Prof. Maureen McClung
Adventures in Insect Taxonomy
To update and expand the Biology Department’s insect collection, Prof. Maureen McClung will direct a group of project members as they study insect taxonomy, which includes the collection, curation, and classification of insect specimens. The students will gain professional skills in entomology.
Dr. Rick Murray
Molecular Regulation of Neuron Generation During Mouse Embryonic Development
The development of the mammalian nervous system requires precise regulation of neuron generation to produce enough of the right cells for a properly functioning brain, spinal cord and nervous system. Dr. Rick Murray, Robin Brown, Saranya Prathibha, Brittany Ross, Jeremy Rowe, and Chelsea Woods will conduct research on the development of sensory neurons alongside the spinal cord to better understand the molecules that regulate developmental decisions in neuron generation.
Dr. Andrew Schurko
The secret to celibacy: Are bdelloid rotifers using DNA damage repair as a substitute for sexual reproduction?
Bdelloid rotifers are aquatic invertebrates that have survived for millions of years without sexual reproduction, yet they maintain the genes for sex. Dr.

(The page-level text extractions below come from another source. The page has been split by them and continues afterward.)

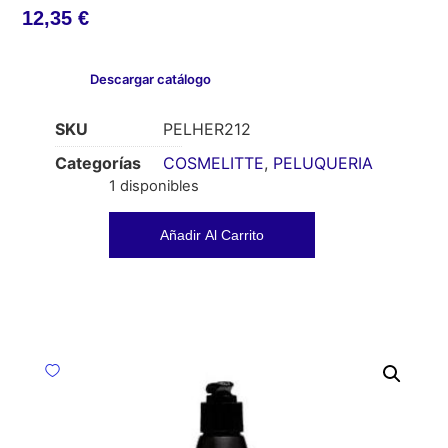
12,35
€
Descargar catálogo
SKU
PELHER212
Categorías
COSMELITTE
,
PELUQUERIA
1 disponibles
Añadir Al Carrito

Andrew Schurko will work with Emily Cariker, Youmna Moufarrej and Lizzie Goodwin-Horn to test the hypothesis that these genes have evolved a new function in repairing extensive DNA damage.
Dr. Stacey Schwartzkopf
Maya Culture and History in Guatemala
Dr. Stacey Schwartzkopf will take four Hendrix students to Guatemala to explore modern Maya culture and history. They will meet with weavers, activists, bilingual teachers, spiritual leaders and others in the Mayan communities of the country.
Dr. Ann Willyard
Solving a hard pine puzzle: how many species of ponderosa pine are real?
Ponderosa pine is currently treated as a single species of tree, but the name may actually be an umbrella term for as many as 13 unique species. Dr. Ann Willyard will lead student researchers on a six-state journey to collect pine samples. They will use genetic markers to see if they can identify different species.